The proposed merger between Federation Centres and Novion already has a big fan, who has been something of a property deal kingmaker of late.
Meanwhile, if Foxtel and Discovery do manage to grab Ten, they aren’t keen on having an influential Bruce Gordon, while one analyst thinks BHP’s spin-off will have to buy to grow.
Novion shares finished yesterday’s session up 9.5 per cent, enticing one shareholder in particular to lend their support to the $22 billion merger deal with Federation Centres that sent the share price soaring.
Melbourne property mogul John Gandel is throwing his support behind the deal, with 26.2 per cent on the Novion register at stake. Gandel also approved of the $460 million internalisation deal between CFS Retail Property Group and Commonwealth Bank.
In Media, Pay-TV group Foxtel and US media giant Discovery Communications won’t take Ten Network if major shareholder Bruce Gordon maintains any control, The Australian Financial Review reports.
The newspaper understands Foxtel and Discovery would be happy for Gordon to maintain a shareholding of some sort, but anything that would leverage influence over the company doesn’t fly.
Foxtel and Discovery have offered Ten 23c a share for a takeover, but Gordon has so far resisted at that price.
Sticking with discoveries, Discovery Metals has failed to reach an agreement over its Boseto copper site with private equiteer Cupric Canyon Capital.
The company has been struggling to fund and develop the project, especially since its share price collapsed following a $1.70 per share takeover offer from Cathay Fortune. Its stocks are currently trading just above one cent.
BHP Billiton’s proposed spin-off South32 would have to pursue acquisitions post-BHP if it’s to secure growth, according to Deutsche Bank mining analyst Paul Young.
Young said the company would be vulnerable to earnings slides as production falls with declining grades and that it would rely on commodity prices, cost cuts and currency movements in the absence of takeovers.

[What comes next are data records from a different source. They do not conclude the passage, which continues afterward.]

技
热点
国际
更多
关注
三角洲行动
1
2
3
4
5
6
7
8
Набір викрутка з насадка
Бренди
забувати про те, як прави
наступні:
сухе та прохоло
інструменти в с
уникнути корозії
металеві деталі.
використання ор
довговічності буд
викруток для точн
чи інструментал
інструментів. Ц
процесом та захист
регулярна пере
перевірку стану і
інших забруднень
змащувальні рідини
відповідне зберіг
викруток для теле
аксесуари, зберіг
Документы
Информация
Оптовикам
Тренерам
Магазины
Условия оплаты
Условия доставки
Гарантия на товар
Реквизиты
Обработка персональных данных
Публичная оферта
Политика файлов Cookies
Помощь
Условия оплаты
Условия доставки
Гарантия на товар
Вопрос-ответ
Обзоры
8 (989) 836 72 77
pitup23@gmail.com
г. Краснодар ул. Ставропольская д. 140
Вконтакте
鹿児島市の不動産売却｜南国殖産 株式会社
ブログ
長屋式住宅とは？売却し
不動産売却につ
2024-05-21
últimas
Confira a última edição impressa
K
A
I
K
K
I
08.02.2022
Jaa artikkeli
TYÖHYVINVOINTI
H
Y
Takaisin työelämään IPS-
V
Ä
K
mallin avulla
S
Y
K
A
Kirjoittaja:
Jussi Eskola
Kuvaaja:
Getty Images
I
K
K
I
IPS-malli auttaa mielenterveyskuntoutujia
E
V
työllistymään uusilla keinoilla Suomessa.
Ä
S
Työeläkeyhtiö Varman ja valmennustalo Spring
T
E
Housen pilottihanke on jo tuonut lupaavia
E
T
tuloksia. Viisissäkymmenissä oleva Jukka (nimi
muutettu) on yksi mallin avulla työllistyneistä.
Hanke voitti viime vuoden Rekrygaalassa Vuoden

Staying with resources, analysts are still expressing doubts that Kerry Stokes’ sudden appearance on the Beach Energy register is a forward to a full-blown takeover.
One popular argument is Stokes’s portfolio is too small to accommodate a Beach acquisition. That’s been said about Stokes before.

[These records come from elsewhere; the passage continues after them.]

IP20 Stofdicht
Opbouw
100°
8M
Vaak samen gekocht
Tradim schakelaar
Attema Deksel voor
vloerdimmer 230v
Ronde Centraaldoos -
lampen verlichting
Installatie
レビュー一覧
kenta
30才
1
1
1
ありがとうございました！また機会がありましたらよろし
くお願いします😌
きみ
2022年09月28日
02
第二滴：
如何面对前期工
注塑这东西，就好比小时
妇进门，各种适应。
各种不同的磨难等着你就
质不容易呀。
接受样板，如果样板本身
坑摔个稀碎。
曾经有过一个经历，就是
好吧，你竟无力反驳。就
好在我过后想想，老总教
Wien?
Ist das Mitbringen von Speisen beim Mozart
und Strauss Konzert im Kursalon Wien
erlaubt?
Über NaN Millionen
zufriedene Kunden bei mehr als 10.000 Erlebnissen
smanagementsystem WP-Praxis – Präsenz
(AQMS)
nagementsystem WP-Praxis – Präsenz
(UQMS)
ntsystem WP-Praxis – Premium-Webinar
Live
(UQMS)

Elsewhere, Australia’s Macquarie Group and Kohlberg Kravis Roberts are reportedly among the suitors doing some early jostling for Morgan Stanley’s oil-merchanting unit. The report comes from Bloomberg, quoting sources that didn’t want to be identified.

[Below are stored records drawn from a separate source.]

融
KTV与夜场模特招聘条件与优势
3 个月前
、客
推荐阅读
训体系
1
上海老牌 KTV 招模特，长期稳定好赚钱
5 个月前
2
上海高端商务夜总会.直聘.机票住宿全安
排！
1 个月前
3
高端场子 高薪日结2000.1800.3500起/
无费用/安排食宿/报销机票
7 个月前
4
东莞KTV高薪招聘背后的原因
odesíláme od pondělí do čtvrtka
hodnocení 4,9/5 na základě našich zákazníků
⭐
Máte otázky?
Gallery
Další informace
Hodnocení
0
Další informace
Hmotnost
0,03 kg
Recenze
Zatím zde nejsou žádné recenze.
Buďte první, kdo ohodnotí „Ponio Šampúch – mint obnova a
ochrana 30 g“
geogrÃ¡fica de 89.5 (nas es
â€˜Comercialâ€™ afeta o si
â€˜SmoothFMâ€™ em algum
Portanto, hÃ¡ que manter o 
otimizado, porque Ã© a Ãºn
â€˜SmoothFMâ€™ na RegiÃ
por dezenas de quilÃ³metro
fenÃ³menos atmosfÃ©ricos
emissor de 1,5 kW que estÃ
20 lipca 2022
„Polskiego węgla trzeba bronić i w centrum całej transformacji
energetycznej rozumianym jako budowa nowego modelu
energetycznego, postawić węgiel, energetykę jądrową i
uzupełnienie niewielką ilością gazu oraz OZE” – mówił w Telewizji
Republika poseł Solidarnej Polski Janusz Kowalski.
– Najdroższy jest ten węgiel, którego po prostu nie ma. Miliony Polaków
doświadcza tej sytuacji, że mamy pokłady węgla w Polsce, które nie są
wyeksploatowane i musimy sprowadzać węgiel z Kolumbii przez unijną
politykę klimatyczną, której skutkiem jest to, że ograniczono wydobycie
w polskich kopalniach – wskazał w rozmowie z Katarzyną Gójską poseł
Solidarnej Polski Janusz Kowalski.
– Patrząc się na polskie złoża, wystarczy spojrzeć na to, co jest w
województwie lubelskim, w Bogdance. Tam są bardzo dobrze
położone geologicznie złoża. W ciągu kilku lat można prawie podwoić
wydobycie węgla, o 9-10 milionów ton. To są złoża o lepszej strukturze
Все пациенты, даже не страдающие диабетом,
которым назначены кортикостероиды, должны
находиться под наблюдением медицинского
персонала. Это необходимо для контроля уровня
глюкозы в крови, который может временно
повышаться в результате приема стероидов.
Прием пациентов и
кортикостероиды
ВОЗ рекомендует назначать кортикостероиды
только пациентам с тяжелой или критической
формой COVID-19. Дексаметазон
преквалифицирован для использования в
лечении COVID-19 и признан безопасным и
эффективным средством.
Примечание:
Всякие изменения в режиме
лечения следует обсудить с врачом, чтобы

Speaking of private equity, AFR reports TPG’s consortium for GE Capital’s consumer finance arm includes Blackstone Group, Singapore’s GIC, China Investment Corporation and Canada’s Ontario Teachers’ Pension Plan. That’s international deals royalty.
In IPO news (or potential IPO news), The Australian Financial Review reports that APN News & Media plans to tell investors its New Zealand float is back on. APN has its full-year results next week.
In wrapping up, Navitas is having discussions with ‘a number’ of Australian universities after losing its contract with Macquarie University. Melbourne stalwart commercial agency Kliger Woods has merged with Teska Carson. And finally, Simon Mordant and Ron Malek are back. The investment bankers have confirmed their return after months of speculation with the new advisory firm Luminis Partners.